Friday, June 21, 2019

Messages from Melbourne: Towards linking all the things

I'm doing some work with Nicole Kearney (@nicolekearney) at the Melbourne Museum on the general theme of "linking all the things". It's the end of the first full week we've had, so here's a quick update of what we've been up to.

Brainstorming

The things we want to do are being captured as a project on GitHub. This is where we come up with ideas, comment on then, then try to figure out which ones can be done. So far there are three things we've made a serious start on.

Unpaywall

Unpaywall is a project by Impactstory. It is sort of a Sci-Hub without the legal issues (for the record, I think Alexandra Elbakyan's work on Sci-Hub is nothing short of heroic). Unpaywall scans open access archives for legal, freely available versions of articles and makes them easy to find. If you have Firefox or Chrome you can get a plugin that lights up if the paywall article you're looking at has a free version somewhere else.
Nicole has long wanted the BHL to provide data to Unpaywall, because BHL has open access versions of many papers relevant to taxonomy and biodiversity more broadly defined. After a bit of digging we figured out that Unpaywall didn't have access to BHL's data, so we've set about fixing that. We've got the data harvested, but we're still waiting for Unpaywall to process that data. So, for now, we're still waiting for the little green light to appear on pages such as this one: https://doi.org/10.1080/00222932208632640.


Adding taxonomic literature to Atlas of Living Australia

Part of "linking all the things" is making the taxonomic literature a first class citizen of biodiversity databases.

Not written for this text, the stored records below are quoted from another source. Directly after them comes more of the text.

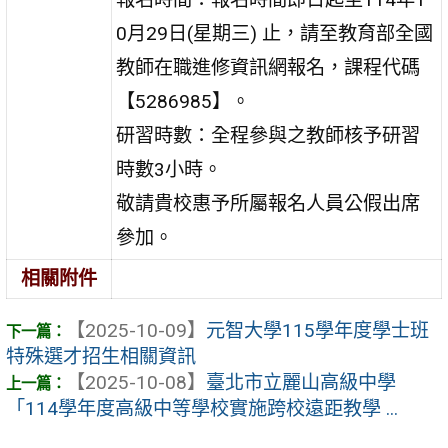
0月29日(星期三) 止，請至教育部全國
教師在職進修資訊網報名，課程代碼
【5286985】。
研習時數：全程參與之教師核予研習
時數3小時。
敬請貴校惠予所屬報名人員公假出席
參加。
相關附件
【2025-10-09】
元智大學115學年度學士班
特殊選才招生相關資訊
【2025-10-08】
臺北市立麗山高級中學
「114學年度高級中等學校實施跨校遠距教學 ...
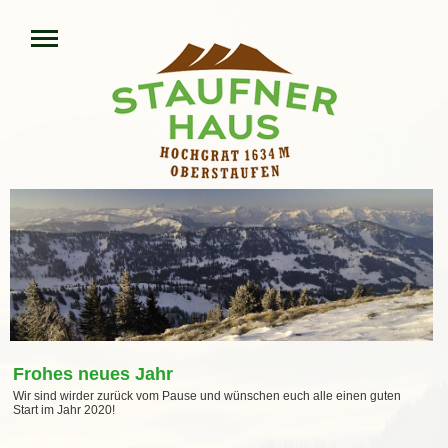
Frohes neues Jahr
Wir sind wirder zurück vom Pause und wünschen euch alle einen guten
Start im Jahr 2020!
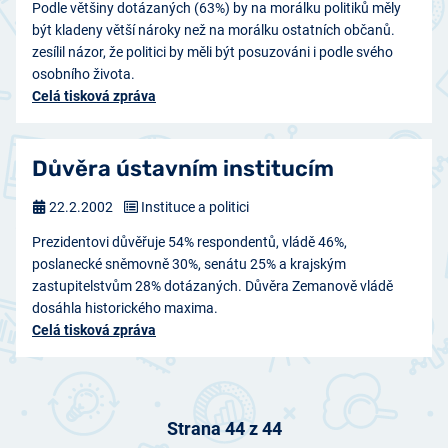
Podle většiny dotázaných (63%) by na morálku politiků měly
být kladeny větší nároky než na morálku ostatních občanů.
zesílil názor, že politici by měli být posuzováni i podle svého
osobního života.
Celá tisková zpráva
Důvěra ústavním institucím
22.2.2002
Instituce a politici
Prezidentovi důvěřuje 54% respondentů, vládě 46%,
poslanecké sněmovně 30%, senátu 25% a krajským
zastupitelstvům 28% dotázaných. Důvěra Zemanově vládě
dosáhla historického maxima.
Celá tisková zpráva
Strana 44 z 44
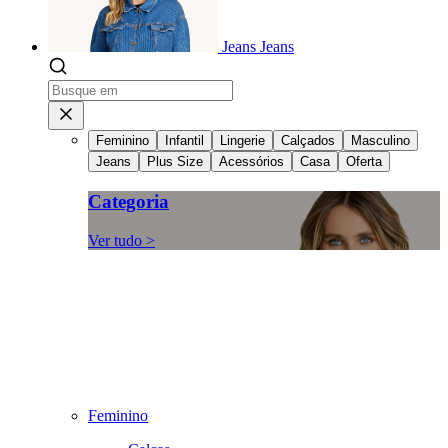
Jeans
Jeans
Feminino
Infantil
Lingerie
Calçados
Masculino
Jeans
Plus Size
Acessórios
Casa
Oferta
Categoria
Ver tudo >
Feminino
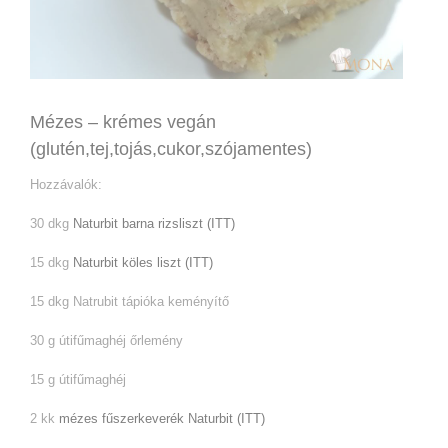
Mézes – krémes vegán
(glutén,tej,tojás,cukor,szójamentes)
Hozzávalók:
30 dkg
Naturbit barna rizsliszt (ITT)
15 dkg
Naturbit köles liszt (ITT)
15 dkg Natrubit tápióka keményítő
30 g útifűmaghéj őrlemény
15 g útifűmaghéj
2 kk
mézes fűszerkeverék Naturbit (ITT)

It is frankly embarrassing to see how much better the scientific literature is handled by projects such as Wikipedia than scientific databases such as GBIF and the ALA. We've decided to try and do something about this by showing how easily the literature could be embedded into the existing ALA web site. Nicole crafted a mockup of the ALA names tab, and I wrote some code to make it "live". For example, if you click on this link you will see a list of publications for Pauropsalta herveyensis Owen & Moulds, 2016. Note that we have DOIs and links to BHL where ever possible (and we use Unpaywall's API to flag whether an article with a DOI is freely available). We want this literature (the primary evidence for what we know about a species) to be visible and accessible. The demo is powered by my Ozymandias project, but we hope to work out a mechanism for delivering the mapping between taxa and literature to ALA (and, indeed, anyone else) as a dataset.
Because Ozymandias only has data for animals, we've had to exclude plants from this demo. I'm frantically trying to figure out how to work with data in Australia's plant name databases to resolve this. I'm discovering that never mind having more than one name for the same species, taxonomists also delight in having many different ways of representing taxonomic information in their databases. So, plants will be a challenge.


Mapping taxonomists to ORCID and Wikidata

One reason for adding literature to taxonomic databases is to make the work of taxonomists more visible. One way to do this is to move beyond using only "dumb strings" as people names and linking taxonomists to their ORCIDs and to entries in Wikidata (this is something I touched on in Ozymandias, and David Shorthouse is doing on an epic scale in Bloodhound). We're playing with the idea of being able to generate a list of active taxonomists in Australia, linked to their identifiers and publications, solely based on querying Wikidata. The first step is to try and automate the initial mapping between taxonomists and Wikidata as much as possible, we've only just started looking at this.

Summary

It is early days, and we're still identifying things we could work on. As always, there are so manythings which could be done, we're hoping we can make progress on at least some of these in the next few weeks.